_TEXT UNDER STUDY_:
Website Owners Are “Cryptojacking” Their Visitors’ Computers to Mine for Cash
Attackers are now increasingly using websites to mine for cryptocurrency using visitors of infected sites. Security firm Trend Micro reports that high-traffic sites - like file sharing websites - have been discovered infected with code that uses visitors' machines for mining purposes without their consent. Hundreds of websites were found carrying this malicious code.
"This is absolutely a numbers game," Rik Ferguson, vice-president of security research at Trend Micro, said. By targeting a wide range of websites and hundreds of thousands of site visitors, attackers can quickly generate cash online without having to invest resources themselves.
"There's a huge attraction of being able to use other people's devices in a massively distributed fashion because you then effectively take advantage of a huge amount of computing resources."
Some website owners "cryptojack" visitors on purpose, others get hacked
According to security experts, it's not always criminal groups who infect hundreds of thousands of websites to generate quick cash as some websites deliberately use mining scripts to use their visitors' computers for mining cryptocurrency. Scanning the code behind a million of the most popular websites, security researchers found Coinhive - a popular, legitimate mining script - and a new JSE Coin script.
Coinhive suggests that a website that gets one million visitors in a month could make about $116 worth of Monero. Add in a vast number of popular websites and the fact that this is essentially free money for attackers, this mining process is being adopted by many hackers. Popular, high-stream websites like The Pirate Bay have been found carrying the script, whether knowingly or not. On many websites that were running these scripts, researchers did say the script was concealed suggesting a surreptitious injection.

_ASSIGNMENT 1_: In the cryptojacking article, how would you render "Hundreds of websites were found carrying this malicious code." in Spanish?
_ASSIGNMENT 2_: Could you take the cryptojacking article further with the paragraph that follows its last sentence?

_DATA FOR REVIEW_:
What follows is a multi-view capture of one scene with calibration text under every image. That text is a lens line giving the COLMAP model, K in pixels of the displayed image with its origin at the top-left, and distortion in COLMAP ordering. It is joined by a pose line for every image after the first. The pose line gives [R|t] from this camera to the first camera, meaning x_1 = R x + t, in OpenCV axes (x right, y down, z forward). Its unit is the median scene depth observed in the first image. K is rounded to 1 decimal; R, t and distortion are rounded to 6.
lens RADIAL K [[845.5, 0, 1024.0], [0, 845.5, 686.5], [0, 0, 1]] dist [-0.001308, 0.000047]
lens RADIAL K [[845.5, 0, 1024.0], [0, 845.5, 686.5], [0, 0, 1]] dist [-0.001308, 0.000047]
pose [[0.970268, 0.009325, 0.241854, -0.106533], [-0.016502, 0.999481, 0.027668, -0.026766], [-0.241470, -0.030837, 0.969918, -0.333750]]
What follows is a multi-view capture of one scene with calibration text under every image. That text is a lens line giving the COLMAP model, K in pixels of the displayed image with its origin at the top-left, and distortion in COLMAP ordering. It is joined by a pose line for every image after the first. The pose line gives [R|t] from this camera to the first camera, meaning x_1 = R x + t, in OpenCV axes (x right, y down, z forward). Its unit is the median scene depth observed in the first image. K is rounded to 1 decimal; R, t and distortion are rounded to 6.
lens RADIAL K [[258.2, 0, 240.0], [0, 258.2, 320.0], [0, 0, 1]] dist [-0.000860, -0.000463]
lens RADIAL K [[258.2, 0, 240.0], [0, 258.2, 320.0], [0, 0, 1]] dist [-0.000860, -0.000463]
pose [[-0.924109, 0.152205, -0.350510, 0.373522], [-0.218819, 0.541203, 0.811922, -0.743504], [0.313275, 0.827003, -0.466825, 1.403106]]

_OUTPUT 1_: Se encontró que cientos de sitios web contenían este código malicioso.

_OUTPUT 2_:
This mining campaign is also putting the legitimate mining scripts like Coinhive under a bad light. Even if legitimate, mostly these tools are used for malicious purposes by site owners without user approval or offering visitors a way to turn off cryptomining. In a statement to the BBC, Coinhive said that it has previously taken action against malicious use and continues to do so. "We had a few early users that implemented the script on sites they previously hacked, without the site owner's knowledge," they said.
"We have banned several of these accounts and will continue to do so when we learn about such cases." The developers also said that sites using the script are required to inform their users that their machines will be enrolled in a mining campaign.
Cloudflare, antivirus products, Chrome extenstions, and some ad-blocking programs have also started to block or alert users when they detect websites running mining scripts. While the world is busy with mega breaches like Equifax and SEC and the fallouts from Petya and WannaCry ransomware, the cryptojackers are quietly taking over the online spaces, slaving unwitting users' computers either through malware installed on user machines or by targeting the websites they visit.
- If you are on Chrome, you can use AntiMiner and No Coin extensions that block any site running the Coinhive script.